### EXERCISE REQUIREMENTS
1. Using the Detox or Die article, answer the following:
(a) How long is the hallucinogenic trip Scott is to undergo?
(b) In which countries has ibogaine been banned?
(c) Which broadcaster screened Beyond The Highlands, and in what year?
2. Reproduce the Detox or Die article, starting with "By Liam McDougall" and going on through "15 years ago.", but switch "Glasgow" to "Dundee".

TEXT SHOWN below:

Detox or Die

Documentary Maker may Film His Own Death

By Liam McDougall

Sunday Herald — (July 13, 2003)

AN ACCLAIMED documentary maker has admitted that he is prepared to die while filming himself taking a powerful hallucinogenic drug that has been hailed as a cure for addiction but linked to a number of deaths around the world.

David Graham Scott, who is based in Glasgow, said that he will take the controversial drug, ibogaine, in a film that will form the final part of his trilogy on Scotland’s drugs culture. In the documentary, provisionally titled The Quick Fix, Scott intends to overcome his own methadone addiction, which he says has plagued him since he stopped using street heroin and prescribed drugs 15 years ago.

Under the supervision of colleagues who are working to set up an ibogaine clinic in London, and a recording team, Scott will be filmed next month undergoing an intense 36-hour hallucinogenic ‘trip’, from which he hopes to emerge free from his addiction. Although the substance is legal in the UK, where it is classed as an unlicensed, experimental drug, there are wider concerns over its safety. The drug has been banned in the US, Belgium and Switzerland and experts also say that in recent years ibogaine is known to have contributed to at least four deaths in Europe.

Last year, a 35-year-old woman died after taking 500mg of the drug during an informal ibogaine session in Germany. In 2001, an inquest in London into the case of JW, a 40-year-old heroin addict, ruled that the man had died principally from a fatal reaction to the drug.

But with advocates of the substance claiming it is a ‘magic bullet’ for addicts, the Bafta-nominated film-maker says he now plans to put the claims to the test and undergo the treatment as an experiment to get himself clean.

He said: ‘There is always a chance that there could be some permanent damage or that it could kill you. But I think the positive factors outweigh the negative aspects. I have found methadone impossible to come off. I am doing this because I can’t stand being an addict anymore. This will be my personal story about taking ibogaine.’

The Quick Fix comes after two films in which Scott examined the issue of drugs and his own reasons for becoming embroiled in Britain’s drug culture in the 1980s. In Little Criminals, Scott spent 1999 filming a group of heroin addicts in and around Glasgow. The film, distributed internationally at film festivals by Scottish Screen, also won him a Bafta new talent nomination last year. Beyond The Highlands, screened by STV in 2002, attempted to answer the question of why Scott, originally from Caithness, turned his back on his rural upbringing and embraced Edinburgh’s underground heroin culture.

‘This will be a film that shows how the daily routines that an addict has to face demeans them. I also want this to open up the debate about how society treats addicts and to ask questions about alternatives to the methadone programme,’ explained Scott.

End of TEXT SHOWN.
STORED DATA below:

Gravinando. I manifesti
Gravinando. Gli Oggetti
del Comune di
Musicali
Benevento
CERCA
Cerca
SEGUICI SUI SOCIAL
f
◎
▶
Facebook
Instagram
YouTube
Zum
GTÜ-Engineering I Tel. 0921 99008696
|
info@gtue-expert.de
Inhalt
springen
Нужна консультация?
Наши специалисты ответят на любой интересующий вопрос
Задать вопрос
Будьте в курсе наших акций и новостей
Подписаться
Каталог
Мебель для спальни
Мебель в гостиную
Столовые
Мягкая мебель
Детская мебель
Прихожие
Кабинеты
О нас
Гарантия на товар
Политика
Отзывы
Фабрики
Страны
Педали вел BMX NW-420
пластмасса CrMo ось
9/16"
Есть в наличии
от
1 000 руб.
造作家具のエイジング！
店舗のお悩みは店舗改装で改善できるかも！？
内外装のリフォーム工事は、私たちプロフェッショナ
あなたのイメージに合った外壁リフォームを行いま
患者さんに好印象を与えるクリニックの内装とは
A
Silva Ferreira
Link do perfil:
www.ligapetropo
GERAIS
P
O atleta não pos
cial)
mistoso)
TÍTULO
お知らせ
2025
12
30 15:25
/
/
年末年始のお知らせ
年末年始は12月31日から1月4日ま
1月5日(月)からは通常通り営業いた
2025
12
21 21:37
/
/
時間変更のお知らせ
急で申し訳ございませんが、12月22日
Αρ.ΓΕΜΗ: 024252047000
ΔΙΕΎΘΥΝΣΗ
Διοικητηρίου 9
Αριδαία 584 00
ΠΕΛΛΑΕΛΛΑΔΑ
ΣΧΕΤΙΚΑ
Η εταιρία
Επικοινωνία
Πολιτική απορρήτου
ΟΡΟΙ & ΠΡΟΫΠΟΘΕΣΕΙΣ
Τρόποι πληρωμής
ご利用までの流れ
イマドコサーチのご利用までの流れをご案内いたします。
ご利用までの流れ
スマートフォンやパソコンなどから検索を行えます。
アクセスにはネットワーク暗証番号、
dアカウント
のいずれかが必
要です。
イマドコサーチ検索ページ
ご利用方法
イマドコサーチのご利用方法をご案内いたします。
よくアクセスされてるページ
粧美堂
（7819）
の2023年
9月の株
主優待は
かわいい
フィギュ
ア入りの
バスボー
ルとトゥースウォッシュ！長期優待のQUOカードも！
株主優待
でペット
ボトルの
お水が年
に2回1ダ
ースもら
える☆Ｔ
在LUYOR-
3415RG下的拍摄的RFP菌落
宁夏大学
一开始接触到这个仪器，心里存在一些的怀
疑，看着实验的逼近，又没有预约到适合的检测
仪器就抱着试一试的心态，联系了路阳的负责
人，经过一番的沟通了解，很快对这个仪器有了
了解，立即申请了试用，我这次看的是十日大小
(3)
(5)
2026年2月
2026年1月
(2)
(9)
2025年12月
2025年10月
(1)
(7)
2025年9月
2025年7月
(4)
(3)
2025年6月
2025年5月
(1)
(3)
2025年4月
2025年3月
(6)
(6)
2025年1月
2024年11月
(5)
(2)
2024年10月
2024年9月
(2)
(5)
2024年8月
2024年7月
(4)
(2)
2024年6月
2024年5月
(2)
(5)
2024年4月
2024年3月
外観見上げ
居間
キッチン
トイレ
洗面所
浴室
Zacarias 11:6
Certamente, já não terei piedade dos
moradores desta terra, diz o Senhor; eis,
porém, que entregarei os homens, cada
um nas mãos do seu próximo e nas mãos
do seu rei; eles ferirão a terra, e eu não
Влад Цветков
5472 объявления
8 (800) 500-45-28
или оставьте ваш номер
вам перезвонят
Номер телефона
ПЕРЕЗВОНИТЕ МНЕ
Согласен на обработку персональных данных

End of STORED DATA.

### RESPONSES FOR EACH TASK
1.
(a) 36 hours.
(b) The US, Belgium and Switzerland.
(c) STV, in 2002.

2.
By Liam McDougall

Sunday Herald — (July 13, 2003)

AN ACCLAIMED documentary maker has admitted that he is prepared to die while filming himself taking a powerful hallucinogenic drug that has been hailed as a cure for addiction but linked to a number of deaths around the world.

David Graham Scott, who is based in Dundee, said that he will take the controversial drug, ibogaine, in a film that will form the final part of his trilogy on Scotland’s drugs culture. In the documentary, provisionally titled The Quick Fix, Scott intends to overcome his own methadone addiction, which he says has plagued him since he stopped using street heroin and prescribed drugs 15 years ago.